The Hellenic Association of Travel and Tourism Agencies last month expressed concern on how the European Union’s Bolkestein directive, which is designed to open up the EU service sector, will impact the group’s members.
“Large EU enterprises will impose their own policy on tourism aiming at profiteering and resulting in the downgrading of the Greek tourism product,” said the association. It cited the confusion stemming from the possible use of 25 different types of national legislation in the country of reception and said tourists will not be protected from illegal practices as monitoring will be impossible.
However, last month the EU agreed to a watered down version -301 in favor, 213 against and 34 abstentions- of the core part of the services directive. Changes will be introduced within the normal course of the legislative process, at a later stage.
For the moment, the compromises allow member states to bar any service provider on several grounds, provided such intervention is non-discriminatory and proportionate.

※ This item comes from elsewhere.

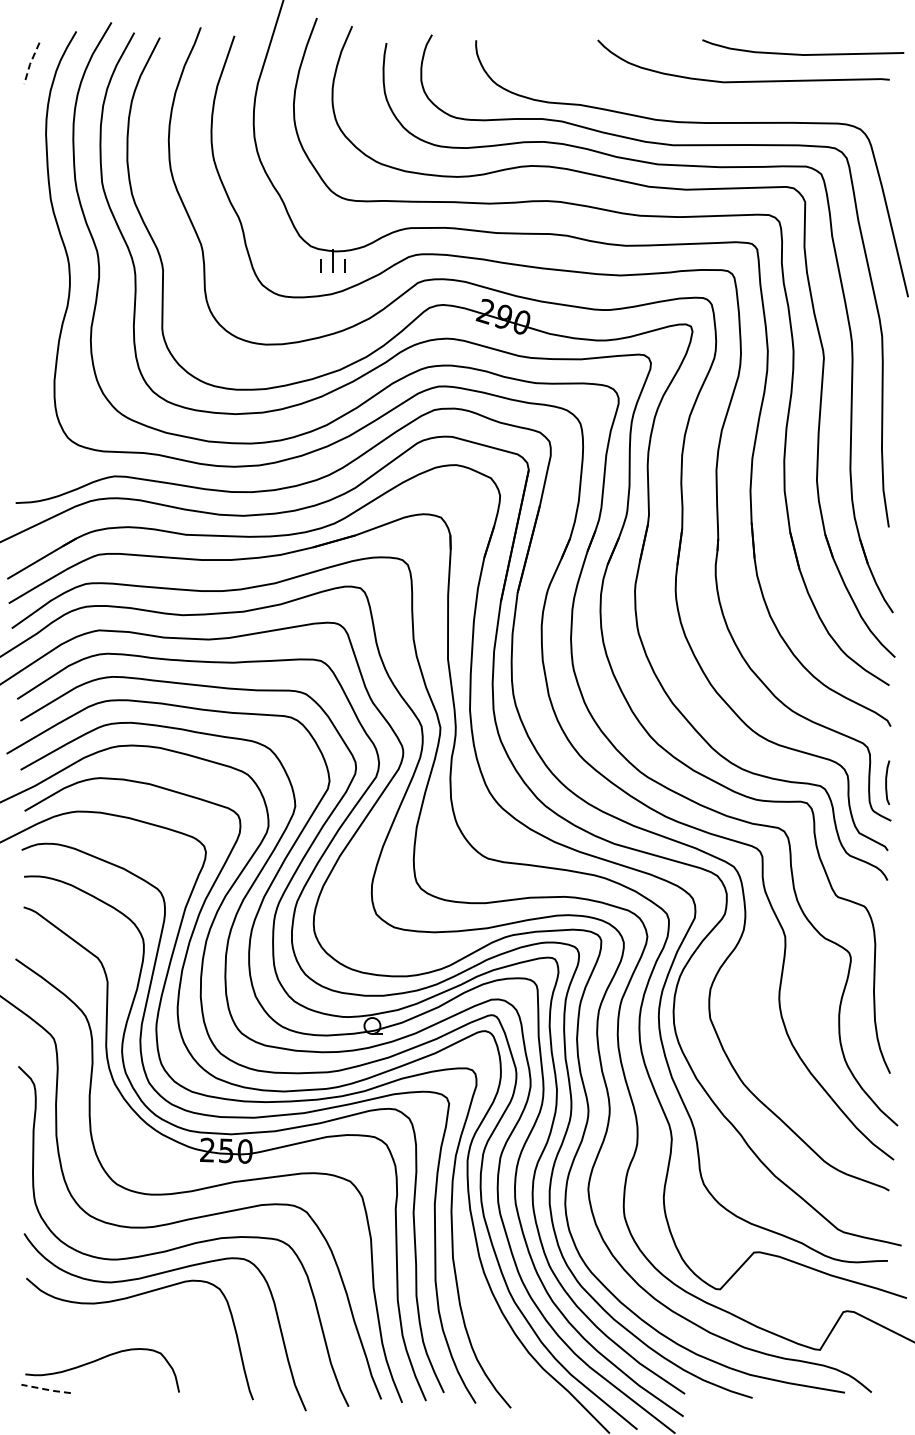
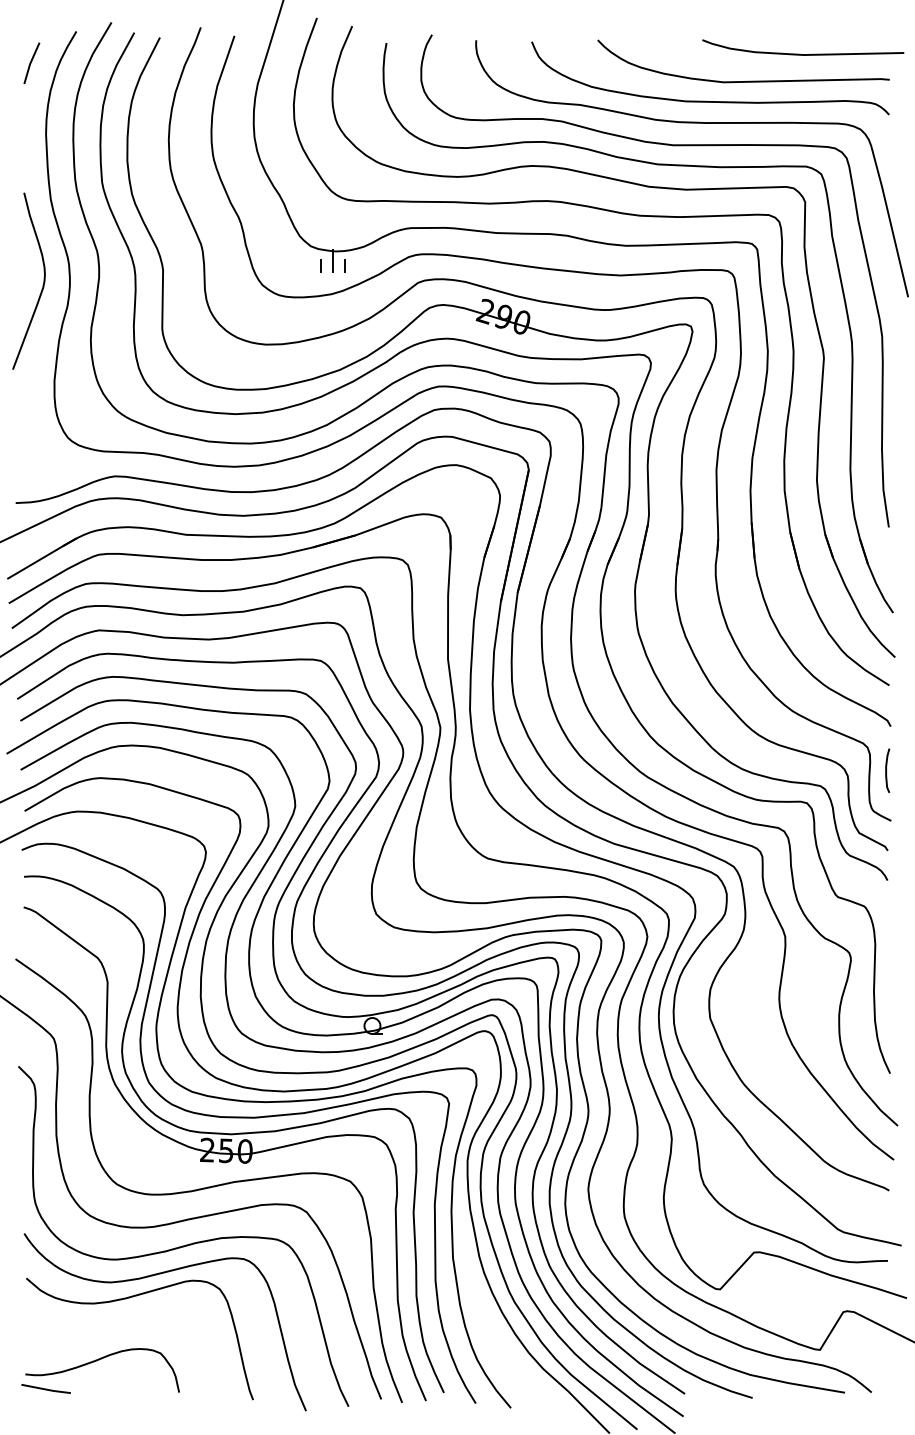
line at (30, 63): dashed -> solid
curve at (706, 100): none -> present
curve at (42, 285): none -> present
curve at (886, 782) position: (886, 782) -> (886, 770)
line at (46, 1389): dashed -> solid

Another, for the moment, insists that all local rules be applicable to service providers, which means that companies are free to provide most services in other EU countries, including tourism services, but have to respect the labor, health, safety and environmental standards of the host country, not their country of origin.
This compromise considerably waters down the disputed “country of origin” principle in the Commission’s draft directive, which states that the laws of a service provider’s home country apply even when services are provided in another member state. Under the compromise, this principle would be preserved, though no longer explicitly named as such, and social and labor law would be exempt from its application. In addition, member states would be free to define a number of so-called services of general economic interest, for which the country of origin principle would not apply either.
The Commission argued that the proposed directive would resolve the problems of excessive red tape for service companies wanting to operate across borders, thus boosting cross-border competition and increasing choice, improving quality and reducing prices for both consumers and businesses.
According to the Commission draft, the Country of Origin principle meant that service providers could, temporarily, be subject to the laws of their country of origin rather than of the country where the service is provided. They could thus test a new market without having to register with the authorities. This principle was one of the most controversial parts of the directive.
The compromise amendments avoid naming this contended principle (Article 16), where it is laid down in the Commission’s draft. It is renamed to “Freedom to provide services” and member states are asked to “ensure free access to and free exercise of a service activity within its territory.”
The principle is maintained in a watered-down version along the same lines as amendment 155 adopted in the internal market committee. The compromise amendment introduces the reservation that member state’s “requirements with regard to the provision of a service activity, where they are justified for reasons of public policy, public security, social policy, consumer protection, environmental protection and public health” still apply. All such requirements must be “non-discriminatory, necessary and proportional.”
EU parliamentarians say the amendments change totally the Bolkestein directive as the new draft legislative package takes into consideration the social legislation of the country of destination. The Commission now has to analyze the results of the package proposed by the Parliament and to give a proposal to the Council of Ministers. Then the Draft legislative package will return to the European Parliament in autumn. Foreseen timetable to the entering into force of this new legislation: 2011.
The Directive on Services in the Internal Market was presented by the Prodi Commission in January 2004 as one of the key elements of the Lisbon reforms agenda. It is aimed at breaking down barriers to trade in services across the EU.
Proponents argued that this would have boosted European competitiveness, as the services sector accounts for over 70% of jobs in the EU. Critics had attacked it for leading to “social dumping.”
Originally, the European Commission, the EU’s executive, said opening up services could generate 600,000 jobs and boost the bloc’s economy by between 1 and 3 percent.